───── Brano

Una villa in campagna

Un giorno va dal suo capo e gli propone di entrare in società. È una mossa azzardata, ma ottiene come risposta un entusiastico ‘sì'. Stasi diventa così titolare di un negozio di autoricambi a Segrate che renderà molto bene, tanto da permettere alla coppia, ora trasferitisi a Liscate, di vagheggiare il prossimo salto. L'occasione arriva quando l'ex datore di lavoro decide di cedere l'attività a Nicola, che la trasferirà in uno dei piccoli paesi del pavese, dove la concorrenza è praticamente inesistente.

Garlasco

Approda così a Garlasco, paesello di novemila anime tra le campagne padane, dove, lontano dai grandi centri commerciali apre la ‘Nuova Invernizzi srl'. Il sogno è realizzato, l'ascesa sociale del giovane Stasi, da camionista precario a imprenditore di successo, è compiuta. La famiglia va a vivere in un villino in via Carducci quando Alberto è ormai ventenne. Studente modello alla Bocconi, è un ragazzo con la testa sulle spalle, esce poco, studia molto e ha una fidanzata carina e gentile. Anche il rapporto con Chiara, di qualche anno più grande, è un legame solido e tranquillo, senza maree agitate.

Il primo incontro di Alberto e Chiara

I ragazzi avevano iniziato a frequentarsi nel 2003, sebbene si conoscessero da quando facevano animazione insieme all'oratorio estivo di Garlasco. Si erano persi di vista e incrociati per caso in strada tempo dopo, dove Chiara aveva chiesto ad Alberto di prendere per lei dei libri all'Università. Complice quel piccolo favore i due avevano iniziato a vedersi. Essere fidanzati, per gli ex volontari dell'oratorio, significava uscire insieme il sabato sera e telefonarsi tre volte alla settimana in giorni prestabiliti: il martedì, il giovedì e il venerdì.

Un amore semplice

Niente sorprese, niente acuti nello spartito di quell'amore tiepido, da ragazzi inesperti, figli della provincia. Le cose cambiano quando Chiara si laurea e trova un lavoro. Alberto è a un passo dal terminare la tesi, è molto stressato, vorrebbe avere anche lui, come Chiara, una propria autonomia economica. È l'estate del 2007, in cantiere ha il progetto di andare a fare un viaggio con Marco, l'amico del cuore, figlio dell'ex sindaco e anche lui brillante studente di giurisprudenza. I due ragazzi partono per Londra, dove vogliono fare una vacanza goliardica, da studenti. Chiara non può unirsi a loro, il lavoro la blocca a Garlasco, ma vola nella capitale britannica per un weekend per andare a trovare Alberto.

──────────

▶ _Domande di studio_:
- a) Rispondi alle domande sul brano su Garlasco, una per riga:
(i) In che anno Alberto e Chiara avevano iniziato a frequentarsi?
(ii) Quanti abitanti ha Garlasco secondo il brano?
(iii) In quali giorni della settimana i due fidanzati si telefonavano?
- b) Modifica il passo del brano su Garlasco che comincia con "Una villa in" e termina dopo "è praticamente inesistente.", mettendo "magazzino" al posto di "negozio".
- c) Riprendi il racconto su Alberto e Chiara e proseguilo dal punto in cui si ferma.
I dati riportati non servono per svolgere il lavoro.

───── Dati riportati

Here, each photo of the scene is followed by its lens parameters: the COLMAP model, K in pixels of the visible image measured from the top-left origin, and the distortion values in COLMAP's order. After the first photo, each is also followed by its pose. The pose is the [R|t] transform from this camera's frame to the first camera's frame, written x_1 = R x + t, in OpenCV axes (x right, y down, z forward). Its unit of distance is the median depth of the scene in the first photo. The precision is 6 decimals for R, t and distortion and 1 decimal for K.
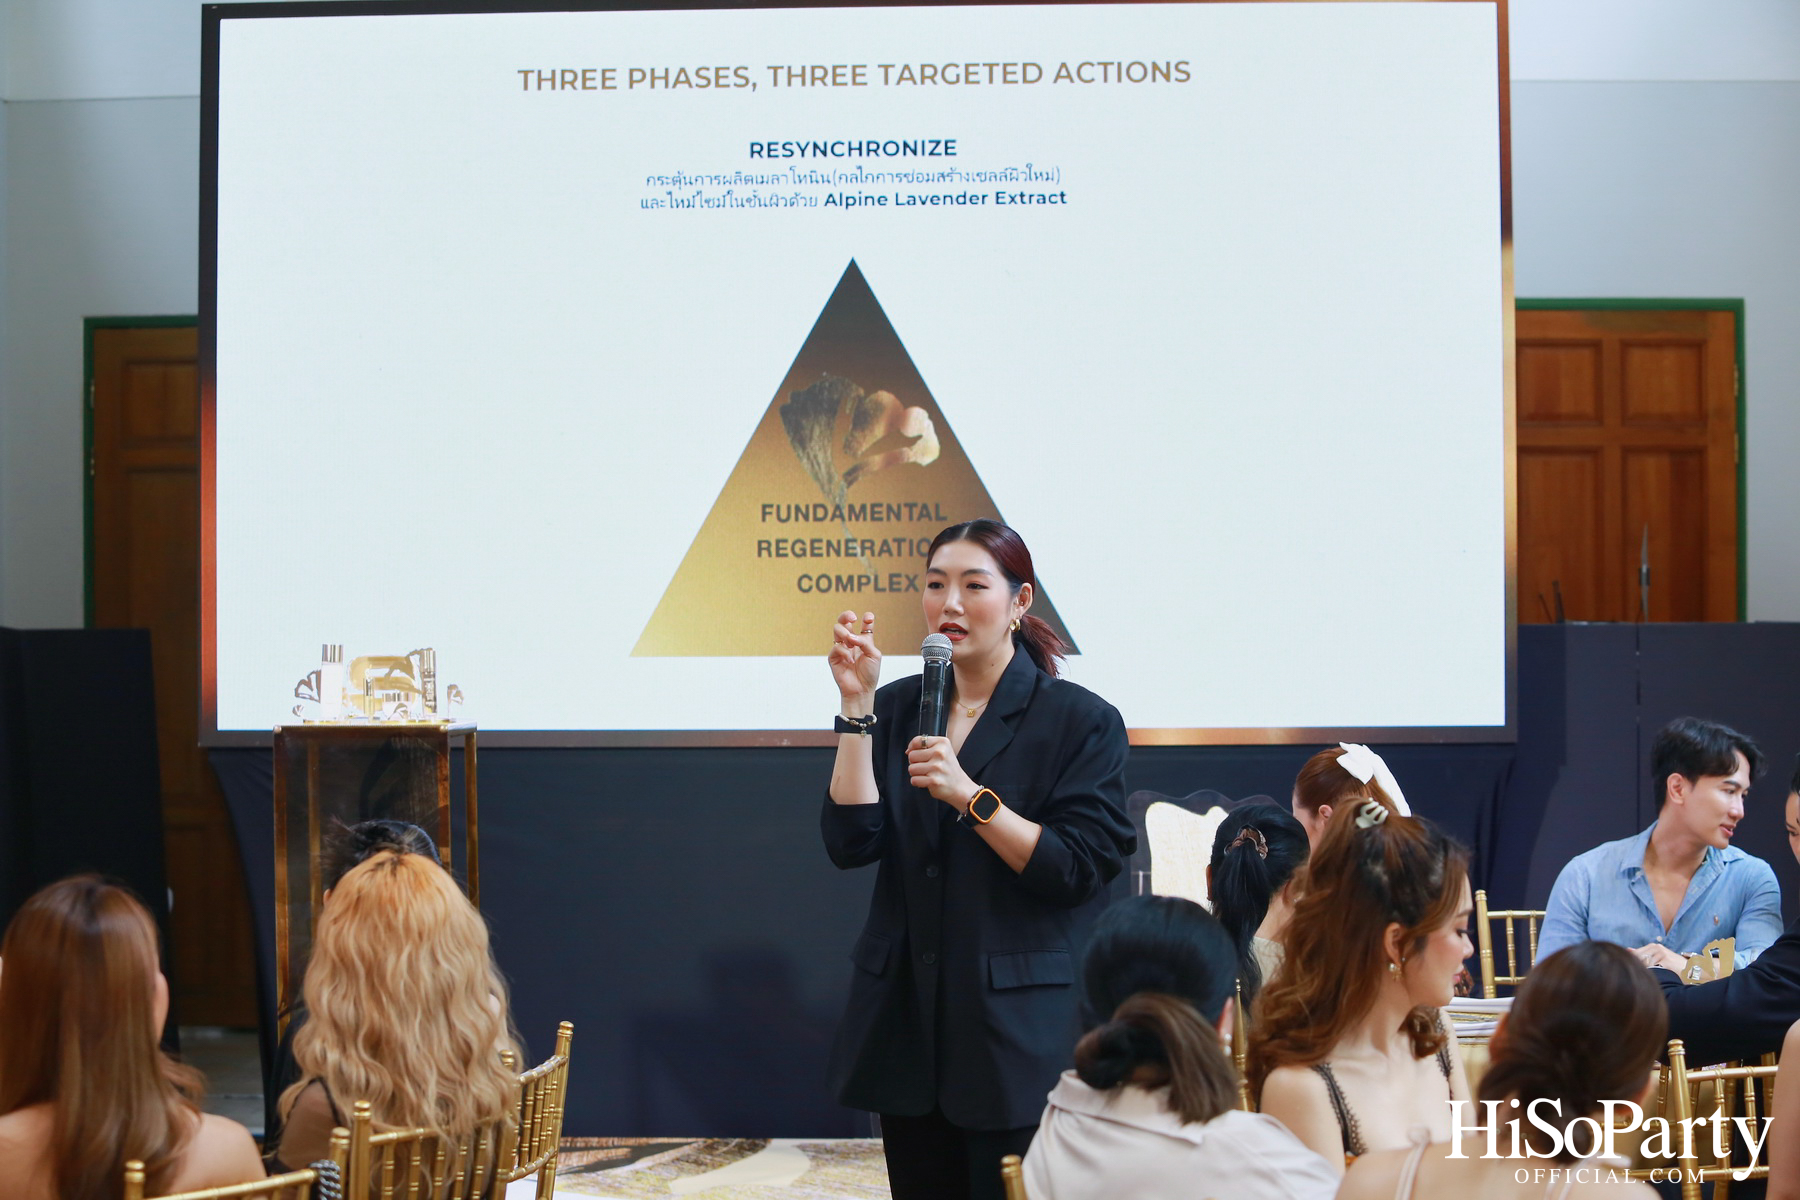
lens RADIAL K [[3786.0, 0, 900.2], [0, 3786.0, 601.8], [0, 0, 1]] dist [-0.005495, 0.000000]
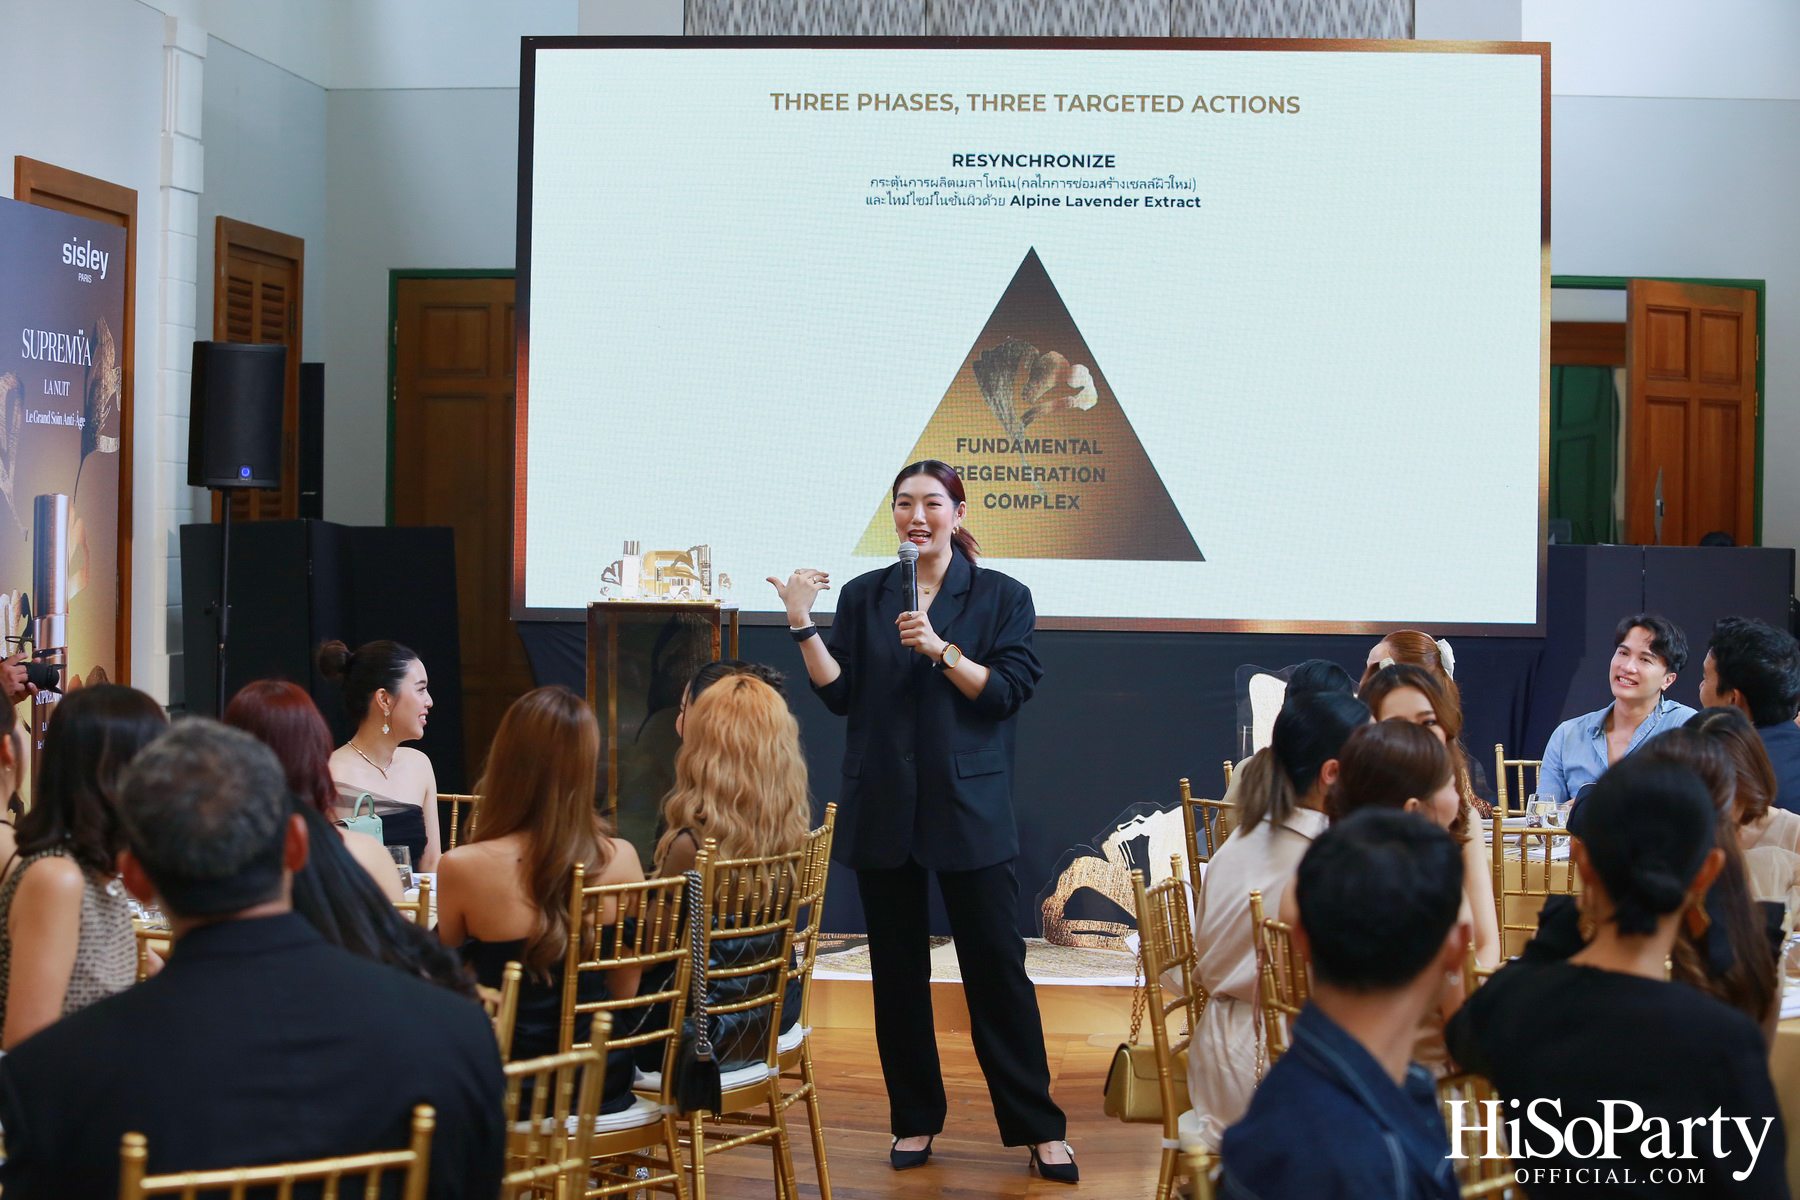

──────────

▶ _Soluzioni_:
- a)
(i) Nel 2003.
(ii) Novemila.
(iii) Il martedì, il giovedì e il venerdì.

- b)
Una villa in campagna

Un giorno va dal suo capo e gli propone di entrare in società. È una mossa azzardata, ma ottiene come risposta un entusiastico ‘sì'. Stasi diventa così titolare di un magazzino di autoricambi a Segrate che renderà molto bene, tanto da permettere alla coppia, ora trasferitisi a Liscate, di vagheggiare il prossimo salto. L'occasione arriva quando l'ex datore di lavoro decide di cedere l'attività a Nicola, che la trasferirà in uno dei piccoli paesi del pavese, dove la concorrenza è praticamente inesistente.

- c)
La telefonata al 118

Qualche giorno dopo con i genitori e il fratello Marco in villeggiatura in Trentino, Chiara ha la casa a sua esclusiva disposizione. È l'occasione per stare un po' da sola con Alberto, anche lui tornato da Londra. È alle prese con la tesi, certo, ma può lavorare da casa Poggi utilizzando il portatile e passare del tempo con Chiara. È quello che fa una domenica sera. I due ragazzi hanno in programma di mangiare una pizza e poi dormire insieme, ma le cose non vanno così. La mattina del 13 agosto, il centralino del 118, riceve questa segnalazione:

Chiamo da Garlasco, via Pascoli: credo che abbiano ucciso una persona

La ‘persona' è Chiara Poggi; e la voce composta e calma che dà l'allarme è quella del suo fidanzato. La chiamata è partita dal cellulare di Stasi davanti alla caserma dei carabinieri in via Duomo, alle 13 e 50.

La scoperta

Alberto si presenta in caserma, a 600 metri da casa Poggi dove è intervenuta l'ambulanza. Mentre il ragazzo con gli occhiali riferisce di aver scoperto il corpo della sua fidanzata in una pozza di sangue, Chiara, massacrata nella sua casa, viene caricata su una barella coperta con un telo. Che è successo? Se lo chiedono i vicini, i curiosi, i giornalisti attirati da quell'omicidio cruento in un'estate qualsiasi. Da qualche parte in Trentino, una voce al telefono dice alla mamma di Chiara che sua figlia ‘ha avuto un incidente'. Il maresciallo Francesco Marchetto, amico di Nicola Stasi, avvia le indagini e va a sentire proprio Marco, l'amico del cuore di Alberto, tornato a Garlasco senza preavviso e senza un motivo, dalle vacanze, prima che fosse diffusa la notizia della tragedia. Marco non sa niente, i messaggi scambiati con Alberto sono stati cancellati. Intanto il ragazzo, non ancora formalmente sospettato è sotto un cono l'ombra e di sospetto. Racconta che quella mattina Chiara era a casa da sola, che lui le ha telefonato, lei non ha risposto, e poi è andato a casa Poggi e ha scoperto il corpo.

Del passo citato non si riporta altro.